A sumptuous banquet was prepared in honour of King James I's visit to the city in 1617, but relations between the monarch and Coventry deteriorated later when protests were made against his request for a considerable contribution of "ship-money" in 1635. Consequently, when the English Civil War broke out between King Charles I and Parliament, Coventry became a stronghold of the Parliamentarian forces. On several occasions Coventry was attacked by Royalists, but each time they were unable to breach the city walls.
The King made an unsuccessful attempt to take the town in late-August 1642, appearing at the city gates with 6,000 horse troops, but was strongly beaten back by the Coventry garrison and townspeople. In 1645, the parliamentary garrison was under the command of Colonel Willoughbie, Colonel Boseville and Colonel Bridges with 156 officers and 1,120 soldiers.

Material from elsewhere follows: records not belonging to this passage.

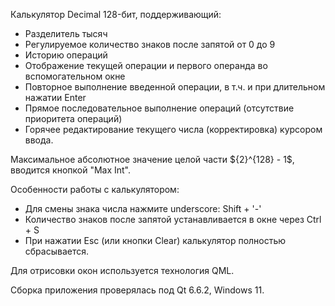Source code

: Калькулятор Decimal 128-бит, поддерживающий:
 - Разделитель тысяч
 - Регулируемое количество знаков после запятой от 0 до 9
 - Историю операций
 - Отображение текущей операции и первого операнда во вспомогательном окне
 - Повторное выполнение введенной операции, в т.ч. и при длительном нажатии Enter
 - Прямое последовательное выполнение операций (отсутствие приоритета операций)
 - Горячее редактирование текущего числа (корректировка) курсором ввода.

Максимальное абсолютное значение целой части $\{2}^{128} - 1$, вводится кнопкой "Max Int".

Особенности работы с калькулятором:
 - Для смены знака числа нажмите underscore: Shift + '-'
 - Количество знаков после запятой устанавливается в окне через Ctrl + S
 - При нажатии Esc (или кнопки Clear) калькулятор полностью сбрасывается. 

Для отрисовки окон используется технология QML.

Сборка приложения проверялась под Qt 6.6.2, Windows 11.
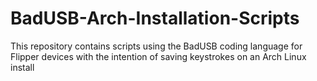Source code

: # BadUSB-Arch-Installation-Scripts
This repository contains scripts using the BadUSB coding language for Flipper devices with the intention of saving keystrokes on an Arch Linux install
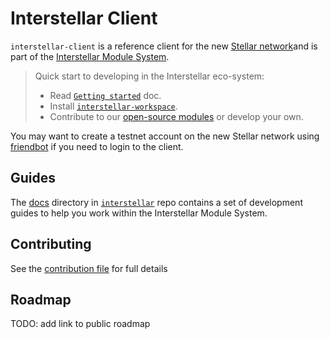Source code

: Interstellar Client
=============================

`interstellar-client` is a reference client for the new [Stellar network](https://github.com/stellar/stellar-core)and is part of the [Interstellar Module System](https://github.com/stellar/interstellar).

> Quick start to developing in the Interstellar eco-system:
>
> * Read [`Getting started`](https://github.com/stellar/interstellar/tree/master/docs) doc.
> * Install [`interstellar-workspace`](https://github.com/stellar/interstellar-workspace).
> * Contribute to our [open-source modules](https://github.com/stellar/interstellar/blob/master/docs/module-list.md) or develop your own.

You may want to create a testnet account on the new Stellar network using [friendbot](http://www.stellar.org/galaxy#friendbot) if you need to login to the client.

## Guides

The [docs](https://github.com/stellar/interstellar/tree/master/docs) directory in [`interstellar`](https://github.com/stellar/interstellar) repo contains a set of development guides to help you work within the Interstellar Module System.

## Contributing

See the [contribution file](CONTRIBUTING.md) for full details

## Roadmap

TODO: add link to public roadmap
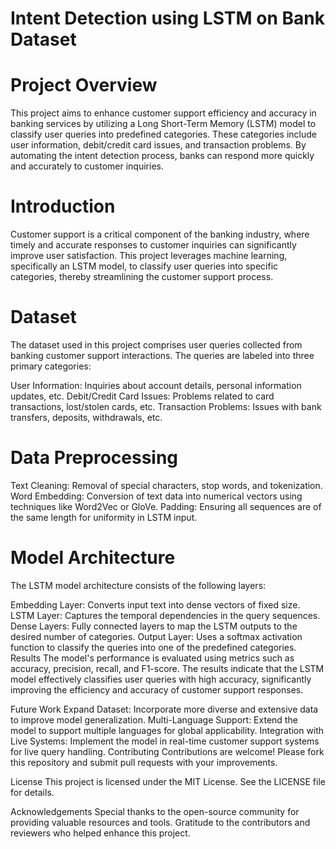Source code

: 
# Intent Detection using LSTM on Bank Dataset

# Project Overview
This project aims to enhance customer support efficiency and accuracy in banking services by utilizing a Long Short-Term Memory (LSTM) model to classify user queries into predefined categories. These categories include user information, debit/credit card issues, and transaction problems. By automating the intent detection process, banks can respond more quickly and accurately to customer inquiries.

# Introduction
Customer support is a critical component of the banking industry, where timely and accurate responses to customer inquiries can significantly improve user satisfaction. This project leverages machine learning, specifically an LSTM model, to classify user queries into specific categories, thereby streamlining the customer support process.

# Dataset
The dataset used in this project comprises user queries collected from banking customer support interactions. The queries are labeled into three primary categories:

User Information: Inquiries about account details, personal information updates, etc.
Debit/Credit Card Issues: Problems related to card transactions, lost/stolen cards, etc.
Transaction Problems: Issues with bank transfers, deposits, withdrawals, etc.

# Data Preprocessing
Text Cleaning: Removal of special characters, stop words, and tokenization.
Word Embedding: Conversion of text data into numerical vectors using techniques like Word2Vec or GloVe.
Padding: Ensuring all sequences are of the same length for uniformity in LSTM input.

# Model Architecture
The LSTM model architecture consists of the following layers:

Embedding Layer: Converts input text into dense vectors of fixed size.
LSTM Layer: Captures the temporal dependencies in the query sequences.
Dense Layers: Fully connected layers to map the LSTM outputs to the desired number of categories.
Output Layer: Uses a softmax activation function to classify the queries into one of the predefined categories.
Results
The model's performance is evaluated using metrics such as accuracy, precision, recall, and F1-score. The results indicate that the LSTM model effectively classifies user queries with high accuracy, significantly improving the efficiency and accuracy of customer support responses.

Future Work
Expand Dataset: Incorporate more diverse and extensive data to improve model generalization.
Multi-Language Support: Extend the model to support multiple languages for global applicability.
Integration with Live Systems: Implement the model in real-time customer support systems for live query handling.
Contributing
Contributions are welcome! Please fork this repository and submit pull requests with your improvements.

License
This project is licensed under the MIT License. See the LICENSE file for details.

Acknowledgements
Special thanks to the open-source community for providing valuable resources and tools.
Gratitude to the contributors and reviewers who helped enhance this project.

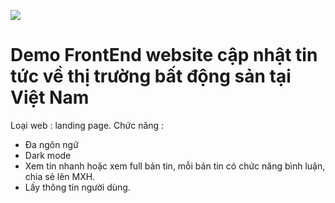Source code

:![](https://img.shields.io/appveyor/build/gruntjs/grunt)


# Demo FrontEnd website cập nhật tin tức về thị trường bất động sản tại Việt Nam

Loại web : landing page.
Chức năng : 
+ Đa ngôn ngữ
+ Dark mode
+ Xem tin nhanh hoặc xem full bản tin, mỗi bản tin có chức năng bình luận, chia sẻ lên MXH.
+ Lấy thông tin người dùng. 
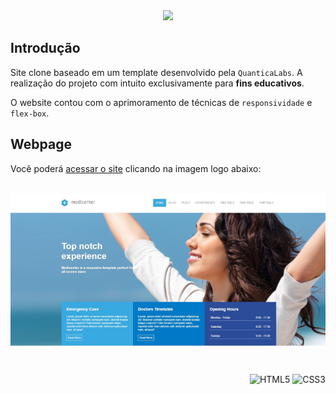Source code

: <div align="center">
    <img src="https://readme-typing-svg.herokuapp.com/?font=Righteous&size=35&center=true&vCenter=true&width=500&height=70&duration=5000&lines=Clone+Medicenter!;" />
</div>
    
## Introdução

Site clone baseado em um template desenvolvido pela `QuanticaLabs`. A realização do projeto com intuito exclusivamente para **fins educativos**. 

O website contou com o aprimoramento de técnicas de `responsividade` e `flex-box`.

## Webpage

Você poderá [acessar o site](https://guioliveirx.github.io/clone-medicenter/) clicando na imagem logo abaixo:

<div align="center">
    <br><a href="https://guioliveirx.github.io/clone-medicenter/" target="_blanck" rel="external"><img aling="center" src="https://github.com/guioliveirx/Clone-Medicenter/blob/main/assets/images/Clone-Medicenter.jpeg?raw=true" img></a>
</div>   

#

<div align="end">
    
![HTML5](https://img.shields.io/badge/HTML5-E34F26?style=for-the-badge&logo=html5&logoColor=white)
![CSS3](https://img.shields.io/badge/CSS3-1572B6?style=for-the-badge&logo=css3&logoColor=white)

</div>




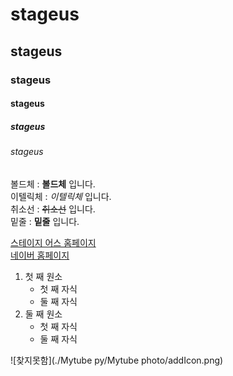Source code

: # stageus
## stageus
### stageus
#### stageus
##### stageus
###### stageus

볼드체 : **볼드체** 입니다.  
이텔릭체 : *이텔릭체* 입니다.  
취소선 : ~~취소선~~ 입니다.  
밑줄 : __밑줄__ 입니다.

[스테이지 어스 홈페이지](https://stageus.co.kr)    
[네이버 홈페이지](https://naver.com)  

1. 첫 째 원소
    - 첫 째 자식
    - 둘 째 자식
2. 둘 째 원소
    - 첫 째 자식
    - 둘 째 자식

![찾지못함](./Mytube py/Mytube photo/addIcon.png)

The garrison was supported by levies from surrounding villages; troops ranging across "several counties", imposing forced levies and taking horses and free quartering from villages in south-west Leicestershire.
The Church of St John the Baptist (photo 2007)Coventry was used to confine Royalist prisoners. It is believed that the phrase "sent to Coventry" (being treated coldly or ignored) grew out of the hostile attitude of residents of the city to either the troops billeted there, or towards the Scottish Royalist prisoners held in the Church of St. John the Baptist following the Battle of Preston.

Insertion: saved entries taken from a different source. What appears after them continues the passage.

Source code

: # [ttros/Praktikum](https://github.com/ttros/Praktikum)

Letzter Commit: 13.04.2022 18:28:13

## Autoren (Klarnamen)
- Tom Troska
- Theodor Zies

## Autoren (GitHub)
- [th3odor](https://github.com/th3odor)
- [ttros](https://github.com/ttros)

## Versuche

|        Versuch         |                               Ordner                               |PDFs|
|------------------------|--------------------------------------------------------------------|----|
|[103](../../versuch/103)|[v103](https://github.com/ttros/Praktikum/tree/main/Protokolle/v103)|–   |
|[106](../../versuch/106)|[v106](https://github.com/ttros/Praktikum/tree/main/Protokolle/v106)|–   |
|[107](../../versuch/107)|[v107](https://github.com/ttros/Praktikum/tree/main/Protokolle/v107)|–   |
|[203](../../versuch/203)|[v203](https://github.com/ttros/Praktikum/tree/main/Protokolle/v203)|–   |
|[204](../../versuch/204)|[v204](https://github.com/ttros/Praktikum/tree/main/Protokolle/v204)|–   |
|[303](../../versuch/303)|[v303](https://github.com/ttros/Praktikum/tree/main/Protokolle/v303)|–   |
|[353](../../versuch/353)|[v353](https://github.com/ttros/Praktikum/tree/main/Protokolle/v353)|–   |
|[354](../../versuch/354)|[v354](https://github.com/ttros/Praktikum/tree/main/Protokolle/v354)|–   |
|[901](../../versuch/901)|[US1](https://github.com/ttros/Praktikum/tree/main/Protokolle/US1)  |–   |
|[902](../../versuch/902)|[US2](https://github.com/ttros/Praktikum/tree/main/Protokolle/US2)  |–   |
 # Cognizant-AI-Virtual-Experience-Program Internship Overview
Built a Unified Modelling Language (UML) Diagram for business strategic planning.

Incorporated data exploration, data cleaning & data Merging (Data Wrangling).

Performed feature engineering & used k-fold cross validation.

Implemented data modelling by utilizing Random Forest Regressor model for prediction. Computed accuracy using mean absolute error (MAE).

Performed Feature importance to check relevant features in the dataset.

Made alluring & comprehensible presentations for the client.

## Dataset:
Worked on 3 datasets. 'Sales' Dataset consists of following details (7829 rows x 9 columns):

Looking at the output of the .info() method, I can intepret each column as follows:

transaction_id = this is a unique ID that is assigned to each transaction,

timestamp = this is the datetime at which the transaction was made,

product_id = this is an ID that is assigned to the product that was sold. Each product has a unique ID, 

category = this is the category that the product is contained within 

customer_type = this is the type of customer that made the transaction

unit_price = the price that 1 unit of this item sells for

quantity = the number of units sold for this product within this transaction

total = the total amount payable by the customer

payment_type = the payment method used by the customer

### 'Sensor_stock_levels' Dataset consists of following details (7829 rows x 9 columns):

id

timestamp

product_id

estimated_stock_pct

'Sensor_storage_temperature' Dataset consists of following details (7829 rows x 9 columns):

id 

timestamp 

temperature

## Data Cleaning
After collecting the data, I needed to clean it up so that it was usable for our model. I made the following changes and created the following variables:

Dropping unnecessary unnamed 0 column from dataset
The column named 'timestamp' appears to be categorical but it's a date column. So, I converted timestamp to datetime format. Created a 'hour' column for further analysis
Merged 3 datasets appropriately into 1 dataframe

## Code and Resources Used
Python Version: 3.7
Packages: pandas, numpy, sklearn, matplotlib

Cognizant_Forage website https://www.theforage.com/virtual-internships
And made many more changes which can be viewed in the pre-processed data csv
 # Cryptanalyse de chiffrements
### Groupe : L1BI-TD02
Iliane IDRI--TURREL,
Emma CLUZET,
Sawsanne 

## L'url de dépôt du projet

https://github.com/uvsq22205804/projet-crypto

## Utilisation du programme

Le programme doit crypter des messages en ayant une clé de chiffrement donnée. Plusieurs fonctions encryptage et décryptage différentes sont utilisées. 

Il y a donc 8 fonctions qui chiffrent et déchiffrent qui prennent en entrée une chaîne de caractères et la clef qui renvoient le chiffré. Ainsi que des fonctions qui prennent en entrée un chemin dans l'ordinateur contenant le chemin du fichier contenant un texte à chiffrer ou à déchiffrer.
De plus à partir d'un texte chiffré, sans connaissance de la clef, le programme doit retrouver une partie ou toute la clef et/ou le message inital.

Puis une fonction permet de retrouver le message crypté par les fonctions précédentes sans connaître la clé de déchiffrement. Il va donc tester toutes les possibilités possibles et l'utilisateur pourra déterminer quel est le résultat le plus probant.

In 1662, after the restoration of the monarchy, in revenge for the support Coventry gave to the Parliamentarians during the Civil War, the city walls were demolished on the orders of King Charles II and now only a few short sections and two city gatehouses remain. When his son, King James II visited the city in 1687, he received a magnificent reception in an outward show of loyalty to the Crown, but within two years most of the same people were celebrating the coming of William of Orange.